El diagnóstico de la IGJ: exceso de regulación y costos innecesarios
La resolución parte de una crítica estructural al esquema regulatorio previo. Hasta ahora, la IGJ se regía por la Resolución General 15/2024, un cuerpo normativo de 424 artículos, incluso más extenso que la propia Ley General de Sociedades, que cuenta con 369 artículos. Para el organismo, esa desproporción era el reflejo de décadas de acumulación normativa sin revisión crítica.
Reuniones virtuales sin trabas: uno de los cambios más relevantes
Uno de los puntos más celebrados por el sector privado es la habilitación de reuniones a distancia por defecto.
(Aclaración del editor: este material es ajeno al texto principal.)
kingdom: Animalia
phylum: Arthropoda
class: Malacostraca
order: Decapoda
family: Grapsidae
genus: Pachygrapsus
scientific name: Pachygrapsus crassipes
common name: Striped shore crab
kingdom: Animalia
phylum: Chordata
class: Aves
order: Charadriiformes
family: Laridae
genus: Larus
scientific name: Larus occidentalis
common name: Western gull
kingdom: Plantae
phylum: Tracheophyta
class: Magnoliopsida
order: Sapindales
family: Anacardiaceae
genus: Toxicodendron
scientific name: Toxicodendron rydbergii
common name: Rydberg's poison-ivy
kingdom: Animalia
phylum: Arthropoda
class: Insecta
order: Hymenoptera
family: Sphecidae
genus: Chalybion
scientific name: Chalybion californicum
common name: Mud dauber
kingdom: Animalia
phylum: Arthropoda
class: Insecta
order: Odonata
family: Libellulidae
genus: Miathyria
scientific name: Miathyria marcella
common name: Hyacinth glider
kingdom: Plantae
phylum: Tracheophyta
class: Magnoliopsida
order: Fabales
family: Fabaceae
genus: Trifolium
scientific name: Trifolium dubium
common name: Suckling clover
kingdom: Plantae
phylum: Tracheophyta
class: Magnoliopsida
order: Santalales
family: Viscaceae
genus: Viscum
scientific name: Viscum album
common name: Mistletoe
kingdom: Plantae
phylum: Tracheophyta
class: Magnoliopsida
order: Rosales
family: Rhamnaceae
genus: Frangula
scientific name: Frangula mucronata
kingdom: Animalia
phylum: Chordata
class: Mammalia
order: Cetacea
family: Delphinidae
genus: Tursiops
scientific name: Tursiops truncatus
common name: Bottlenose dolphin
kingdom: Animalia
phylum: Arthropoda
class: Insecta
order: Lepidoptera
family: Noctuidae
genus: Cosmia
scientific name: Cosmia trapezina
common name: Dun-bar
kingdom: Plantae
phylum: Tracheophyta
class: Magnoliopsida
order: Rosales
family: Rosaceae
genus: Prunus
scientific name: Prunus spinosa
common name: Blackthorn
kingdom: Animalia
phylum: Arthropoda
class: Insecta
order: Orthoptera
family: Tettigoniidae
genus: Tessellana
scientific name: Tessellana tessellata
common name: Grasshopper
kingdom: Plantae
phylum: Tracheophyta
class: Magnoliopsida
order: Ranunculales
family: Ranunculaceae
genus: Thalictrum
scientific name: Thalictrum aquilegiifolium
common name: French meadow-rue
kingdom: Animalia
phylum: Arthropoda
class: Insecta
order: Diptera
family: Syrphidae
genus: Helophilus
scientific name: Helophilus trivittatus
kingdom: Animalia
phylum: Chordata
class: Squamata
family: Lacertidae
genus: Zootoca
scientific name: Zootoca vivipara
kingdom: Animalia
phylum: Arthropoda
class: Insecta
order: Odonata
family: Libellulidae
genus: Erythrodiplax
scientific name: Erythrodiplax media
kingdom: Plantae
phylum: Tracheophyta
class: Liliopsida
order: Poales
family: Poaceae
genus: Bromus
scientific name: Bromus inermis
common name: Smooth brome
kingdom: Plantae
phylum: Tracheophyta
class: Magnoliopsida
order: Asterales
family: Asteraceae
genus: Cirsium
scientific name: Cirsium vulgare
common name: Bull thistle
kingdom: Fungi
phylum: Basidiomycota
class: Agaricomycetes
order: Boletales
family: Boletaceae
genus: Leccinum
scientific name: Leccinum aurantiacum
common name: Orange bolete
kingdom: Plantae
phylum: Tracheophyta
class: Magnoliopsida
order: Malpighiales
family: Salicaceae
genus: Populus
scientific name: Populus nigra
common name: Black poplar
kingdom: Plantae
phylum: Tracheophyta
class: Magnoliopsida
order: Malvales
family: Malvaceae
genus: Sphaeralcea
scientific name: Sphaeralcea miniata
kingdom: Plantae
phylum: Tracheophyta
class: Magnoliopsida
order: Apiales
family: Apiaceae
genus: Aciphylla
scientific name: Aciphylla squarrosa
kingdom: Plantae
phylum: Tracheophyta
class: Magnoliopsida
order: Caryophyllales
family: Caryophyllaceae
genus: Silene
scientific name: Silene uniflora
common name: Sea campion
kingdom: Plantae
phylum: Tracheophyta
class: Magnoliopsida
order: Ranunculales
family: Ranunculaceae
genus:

Hasta ahora, las asambleas o reuniones de directorio virtuales requerían previsiones estatutarias específicas o enfrentaban obstáculos burocráticos que demoraban decisiones empresariales.
Fin de la certificación notarial obligatoria
Otro cambio fuerte impacta sobre las designaciones de administradores y directores. La reforma elimina la certificación notarial como regla general para aceptar cargos societarios.
Domicilio electrónico y digitalización de comunicaciones
La resolución también incorpora la posibilidad de constituir domicilio electrónico para administradores societarios, conforme al Código Civil y Comercial.
Renuncias bloqueadas: la IGJ crea una salida
Uno de los problemas más sensibles dentro de las sociedades comerciales era el de directores o administradores que quedaban «atrapados» en sus cargos porque el órgano societario se negaba a tratar sus renuncias. Eso los mantenía expuestos a potenciales responsabilidades civiles o penales aun cuando ya no ejercían funciones efectivas.
Garantías más flexibles y menos carga administrativa
La RG 3/2026 también flexibiliza el régimen de garantías que deben constituir los administradores societarios. El nuevo esquema consagra la «libertad de formas», permitiendo depósitos, seguros de caución, avales y otros mecanismos equivalentes.
Más herramientas para defenderse de la burocracia
La reforma también incorpora mecanismos específicos para que los ciudadanos y empresas puedan reaccionar frente a demoras u observaciones arbitrarias dentro del organismo.
El respaldo político y económico a la reforma
Las medidas fueron bien recibidas por distintos sectores económicos y profesionales. Uno de los funcionarios que celebró públicamente la resolución fue el ministro de Desregulación y Transformación del Estado, Federico Sturzenegger, quien destacó que las modificaciones introducen «sentido común» en la gestión societaria.
La IGJ, además, dejó abierta la consulta pública iniciada mediante la RG 2/2026, anticipando que el proceso de simplificación normativa continuará en los próximos meses.
Con esta reforma, la administración nacional busca enviar una señal clara al mercado: avanzar hacia un esquema regulatorio más liviano, digital y orientado a facilitar la actividad privada, en un contexto en el que el Gobierno apuesta a mostrar desburocratización y eficiencia estatal como parte central de su programa económico.